Objections to the "Indexical" View Recapitulated
The problem, remember, is to specify the pre-chemistry meaning of "water," that (according to my transitivity argument) is still shared by our word and the Twin Earthlings' word. Putnam's solution is to say that "water" contains an indexical element, so that it means something like “whatever real stuff-kind shares the nature of this and that there,” where the speaker is pointing at a sample of water (= H2O) to define the term ostensively (p. 290). Actually his official view (p. 294) is that "water" means “stuff that bears...[the same-nature relation] to the water around here,” but that definition is obviously circular. For purposes of this handout I'll stick to the ostensive definition model.
(I said that is Putnam's solution to the problem of pre-chemistry meaning. But you may shrewdly have noticed that he actually denies that (fn 2); he would rather preserve the idea that meaning determines reference than admit that linguistic meaning is "in the head." I propose to ignore this. (1) I am entirely unconvinced by his 'quaxel' argument in fn 2; (2) my transitivity argument for shared meaning between Earth and Twin Earth is almost frighteningly compelling; and (3) Putnam's own "indexical" model predicts shared meaning, (just as he himself says) on the model of "I.")
Here again are my three objections to the indexicality proposal. First, there is no linguistic evidence known to me that natural-kind terms contain any indexical element. "Water" bears neither syntactic nor semantic marks of indexicality.
Second, indexicals are devices of direct reference. If I point at the stuff in the glass and say "that," I thereby refer to that particular sample of water, and make it part of the content of what I am saying, just as when I point at a light switch and say, "That is what you use to turn on the lights." But it is absurd to think that when anyone uses the word "water," they are even tacitly referring to any particular sample of water. And since different people's uses of the word would be grounded in different ostendings, "water" would have a different meaning for each of us.
Third, the "that" might, on any given occasion, be demonstrating something that is thought by the speaker to be water but is not, as in the gin example.
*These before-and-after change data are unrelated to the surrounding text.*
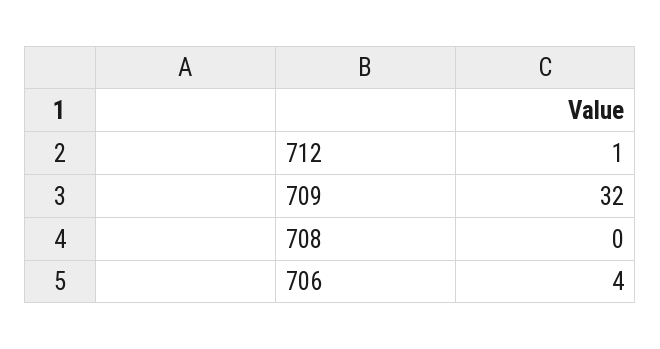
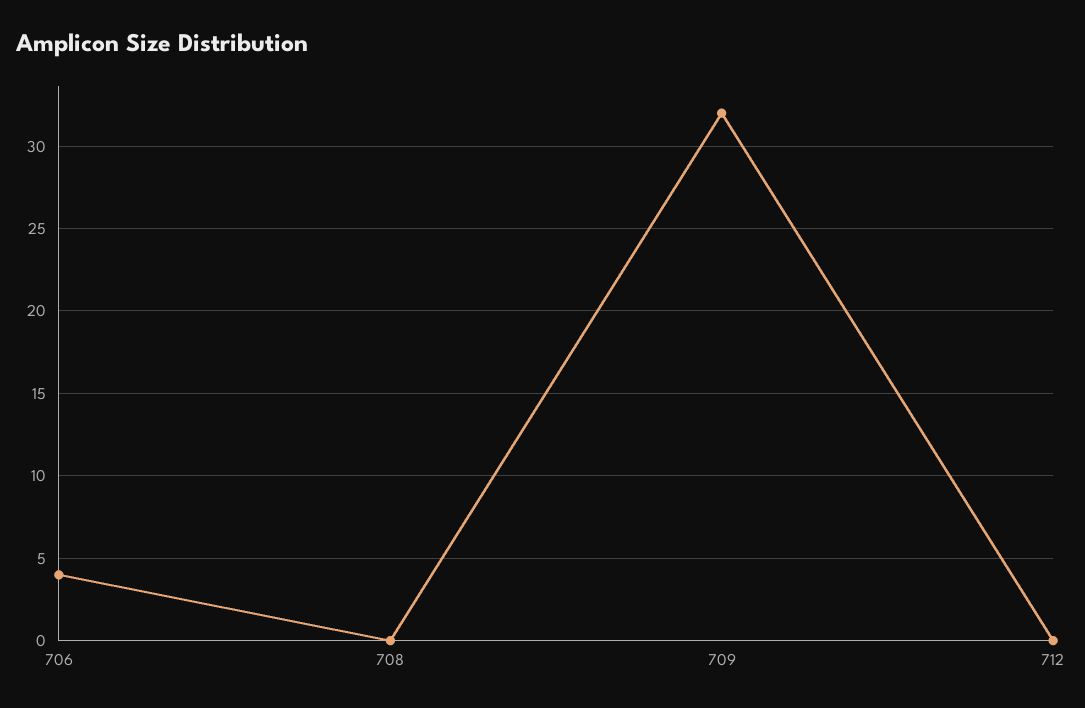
  {
-   "712": 1,
+   "712": 0,
    "709": 32,
    "708": 0,
    "706": 4
  }

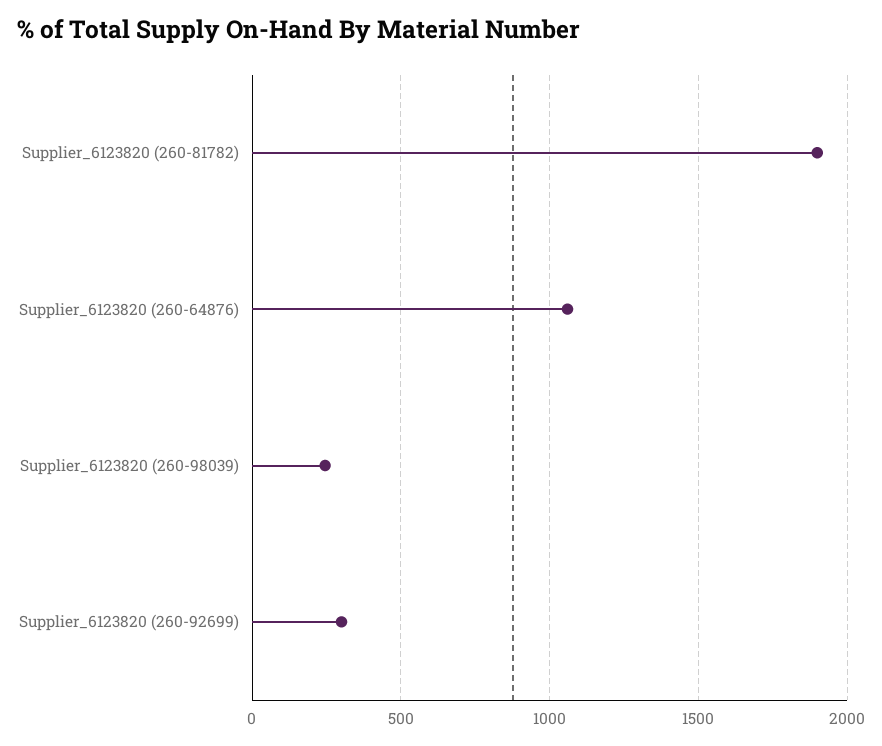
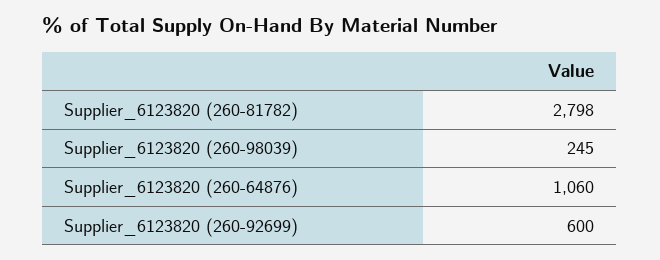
  {
-   "Supplier_6123820 (260-81782)": 1900,
+   "Supplier_6123820 (260-81782)": 2798,
    "Supplier_6123820 (260-64876)": 1060,
    "Supplier_6123820 (260-98039)": 245,
-   "Supplier_6123820 (260-92699)": 300
+   "Supplier_6123820 (260-92699)": 600
  }

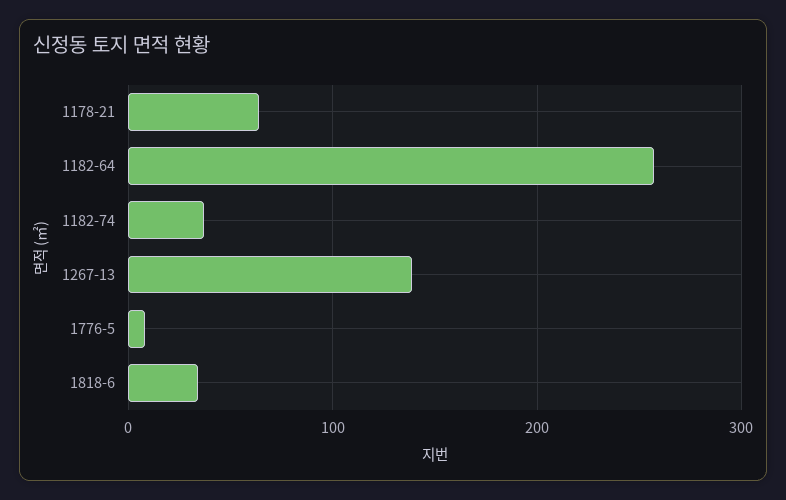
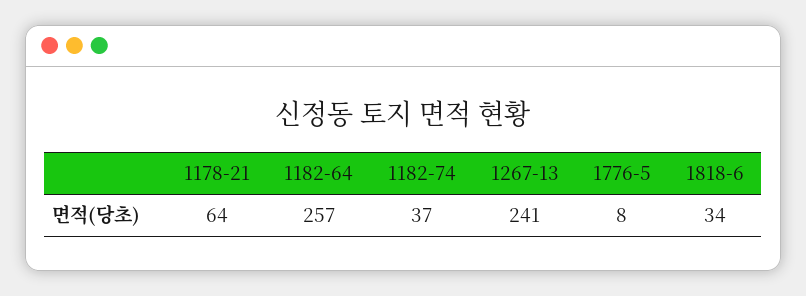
  {
    "1178-21": 64,
    "1182-64": 257,
    "1182-74": 37,
-   "1267-13": 140,
+   "1267-13": 241,
    "1776-5": 8,
    "1818-6": 34
  }

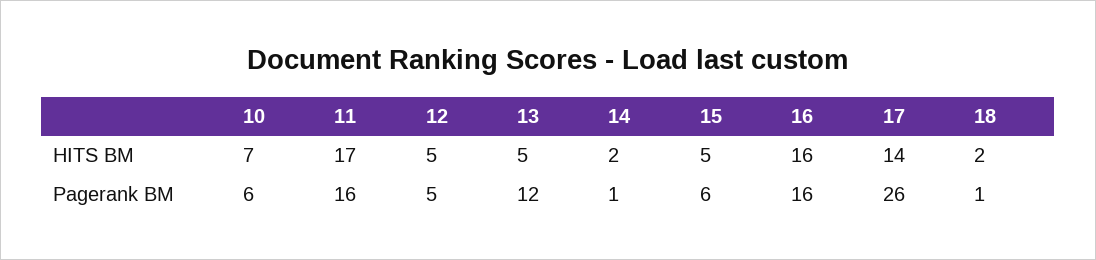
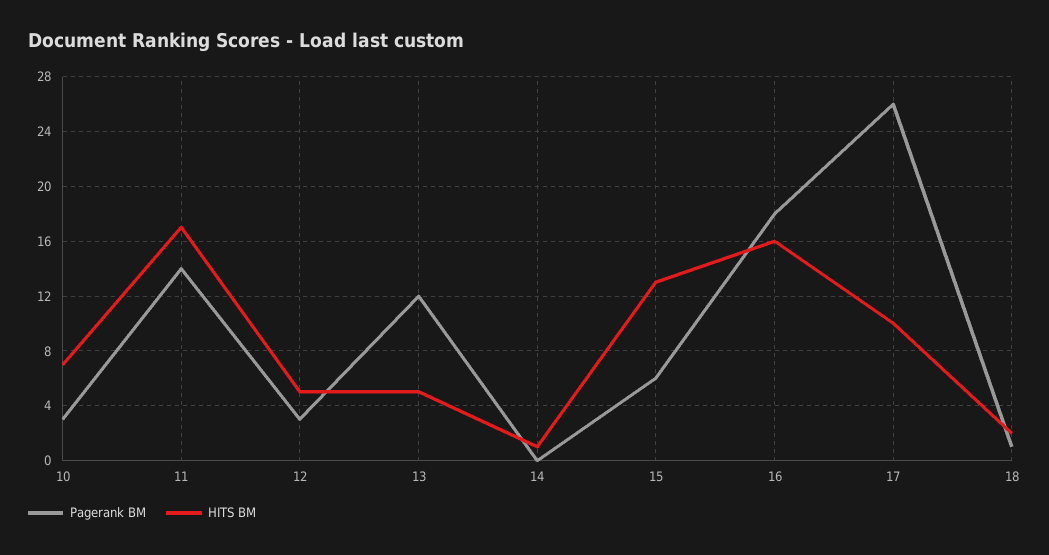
  {
    "HITS BM": {
      "10": 7,
      "11": 17,
      "12": 5,
      "13": 5,
-     "14": 2,
+     "14": 1,
-     "15": 5,
+     "15": 13,
      "16": 16,
-     "17": 14,
+     "17": 10,
      "18": 2
    },
    "Pagerank BM": {
-     "10": 6,
+     "10": 3,
-     "11": 16,
+     "11": 14,
-     "12": 5,
+     "12": 3,
      "13": 12,
-     "14": 1,
+     "14": 0,
      "15": 6,
-     "16": 16,
+     "16": 18,
      "17": 26,
      "18": 1
    }
  }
If one's use of "water" happened to have been grounded in such an error, the indexicality view predicts that the word would mean gin rather than water.
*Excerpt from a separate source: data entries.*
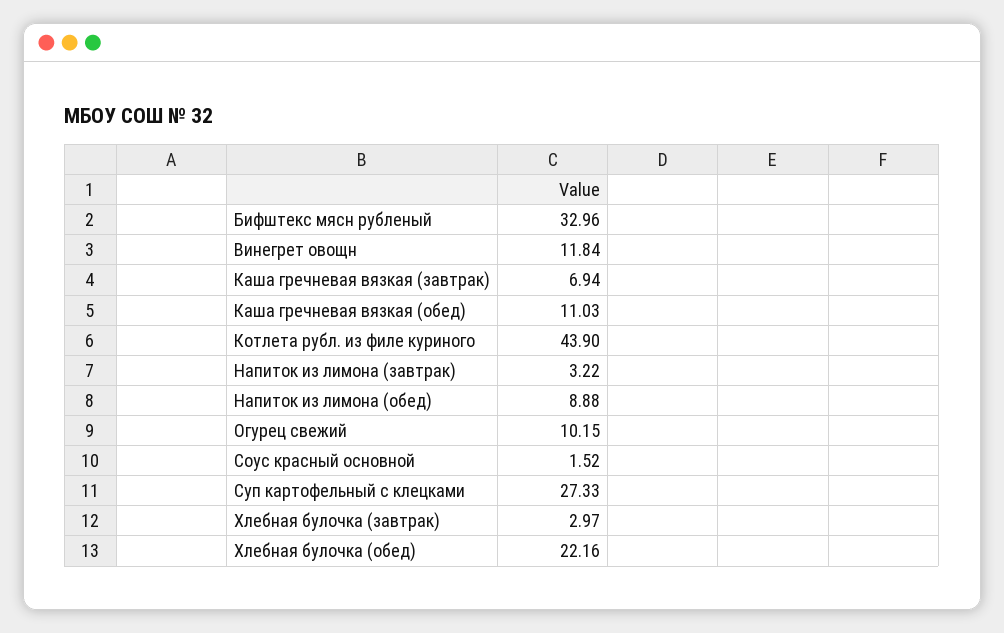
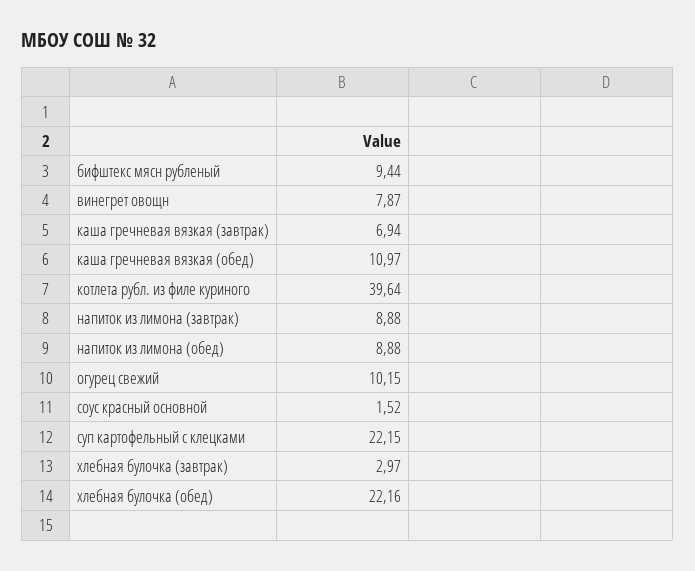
  {
-   "Бифштекс мясн рубленый": 32.96,
+   "Бифштекс мясн рубленый": 9.44,
-   "Винегрет овощн": 11.84,
+   "Винегрет овощн": 7.87,
    "Каша гречневая вязкая (завтрак)": 6.94,
-   "Каша гречневая вязкая (обед)": 11.03,
+   "Каша гречневая вязкая (обед)": 10.97,
-   "Котлета рубл. из филе куриного": 43.9,
+   "Котлета рубл. из филе куриного": 39.64,
-   "Напиток из лимона (завтрак)": 3.22,
+   "Напиток из лимона (завтрак)": 8.88,
    "Напиток из лимона (обед)": 8.88,
    "Огурец свежий": 10.15,
    "Соус красный основной": 1.52,
-   "Суп картофельный с клецками": 27.33,
+   "Суп картофельный с клецками": 22.15,
    "Хлебная булочка (завтрак)": 2.97,
    "Хлебная булочка (обед)": 22.16
  }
And here is a fourth objection: What about empty natural-kind terms, like "unicorn" and "phlogiston"? No one has ever demonstrated a sample of any nonexistent kind, nor have there ever been such samples "around here." If we assume that empty kind terms have the same type of meaning that referring ones do, the indexicality view fails. (Though Putnam might get somewhere by appealing to "deferred ostension," as when we point to a picture of a unicorn, or an effluvium thought to be phlogiston.)
As I said in class, I think the problem of the pre-chemistry
meaning is nasty and remains unsolved.